Это был не туман, не просто плохая видимость, не низкая облачность — это было однозначное и безусловное повеление судьбы, но Грин сказал: «Судьба — это я». Куда он гнал? Не иначе от всех этих чествований и торжеств напало на него помрачение, он в самом деле решил, что все может и черт ему не брат, — и тут с Голубевым случилась, конечно, вещь непростительная. Годы спустя, возвращаясь мысленно в тот день, он понимал, что вселилась в него, видимо, непреодолимая сила. Голубев всегда прекрасно знал свое место и штурманские обязанности, он никогда не позволял себе нарушать субординацию, он помнил, кто тут герой и командир, даже когда Гриневицкий на секунду об этом забывал, а тут... Ни до, ни после Голубев не чувствовал ничего подобного. В конце концов, любому специалисту знаком миг, когда он словно снимает барьер и позволяет себе вдруг представить, что вот летит скорлупка среди бесконечности и от бездны ее отделяют миллиметры не самого надежного железа, но берешь себя в руки и делаешь, что положено. И тогда, все равно как в детстве, выбравшись из-под одеяла, ныряешь в тепло — в тепло профессионального взгляда на вещи. Но тут на Голубева нашел ужас: туман был не туман, а неведомое вещество, покрывавшее мир и вот уже заволакивавшее его окончательно, без просвета; это была стихия, среди которой все они вспыхнули лишь на миг, но их погасила непобедимая серость.
Больше всего это было похоже на станцию Зоблино, куда Голубев в недавние свои рязанские времена
был командирован от вуза в школу-коммуну к Щукину рассказывать детям об авиации. Его встретили на станции, и тут поднялась метель, они сбились, и он бесконечно долго сквозь серую муть ехал в санях, пропахших всем, что он больше всего в жизни ненавидел, — долгой, дикой и притом терпеливой жизнью, сельским идиотством, старыми вещами, — и то задремывал, то заставлял себя проснуться, а потом они вовсе остановились.
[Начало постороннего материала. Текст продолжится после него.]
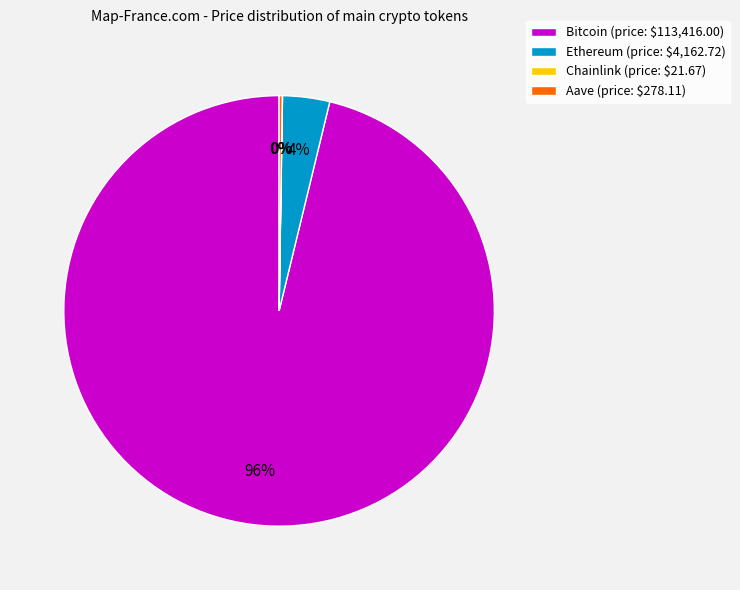

The Bitcoin slice represents 96% of the pie. True or false?

True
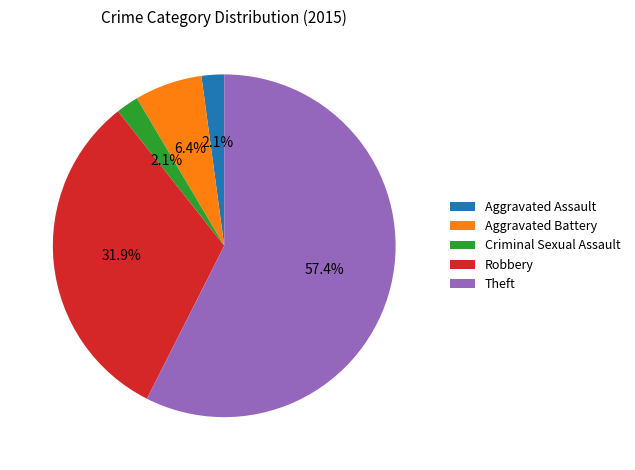

Which category has the biggest portion of the pie?

Theft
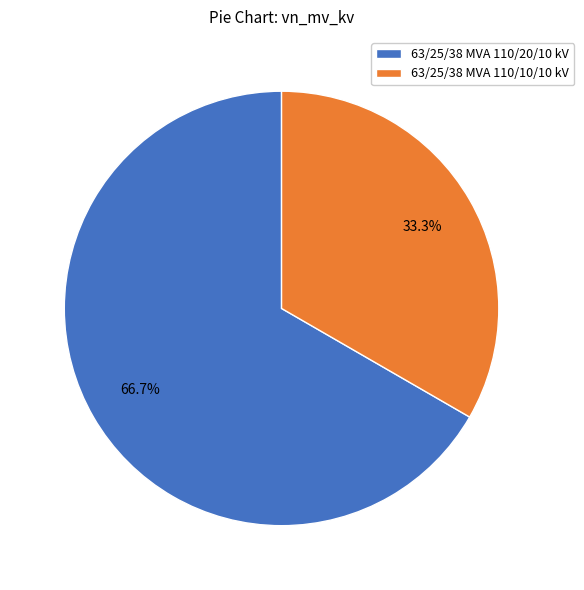

Count the number of slices in the pie.

2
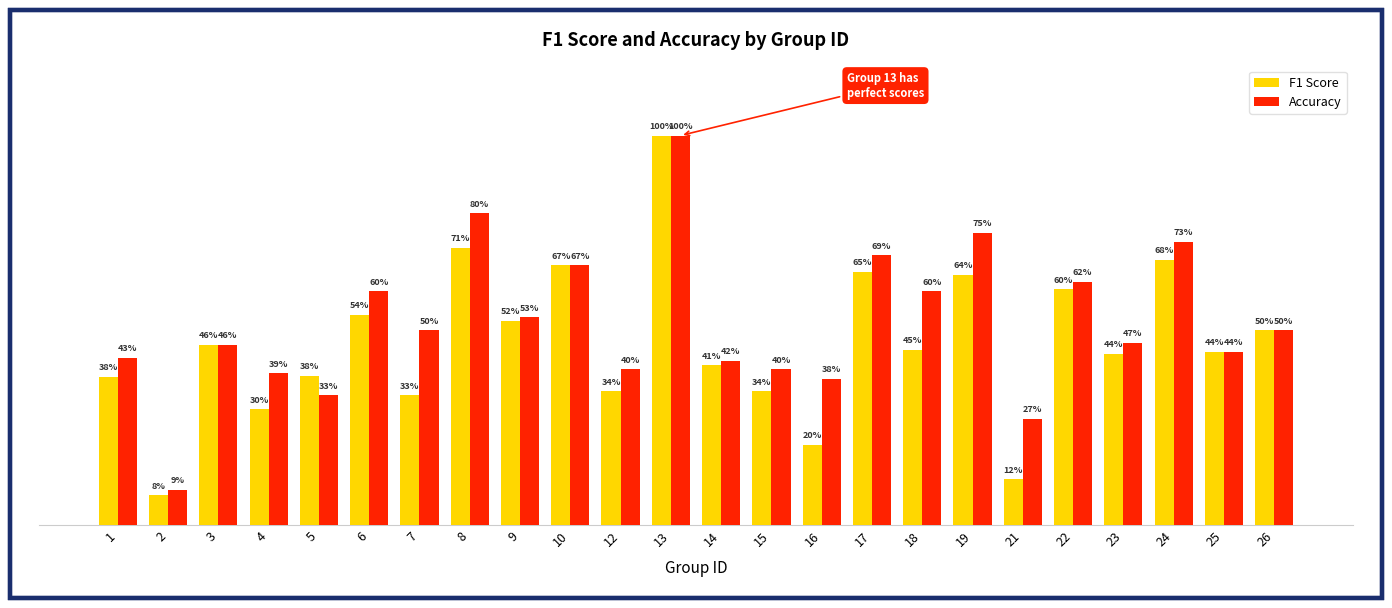

Is the value of F1 Score at 4 greater than the value of Accuracy at 10?

No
В конце концов лошадь вышла к жилью, но не туда — на пять километров западнее, и в колонию Голубев попал только утром, когда уже никто его не ждал и он был никому не нужен.
Ехать без дороги по этому серому полю с клочками кустов, с внезапными рощами, которые, должно быть, летом были прекрасны, а сейчас безнадежны, как сама безнадежность, было так скучно и страшно, что он проклял тогда все на свете, и себя, и свое комсомольское поручение, и детей, к которым его везли. Ужасен был цвет неба, сначала серо-голубой, потом темносерый, сумеречный, и наконец вообще никаких цветов не осталось — одна только муть, и эта муть была суть. И самое ужасное чувство, когда пробиваешься сквозь такую облачность, которая вдруг наступает в жизни, что она не имеет конца, и главное, что нет ничего другого, что все остальное снилось, а правда была вот это.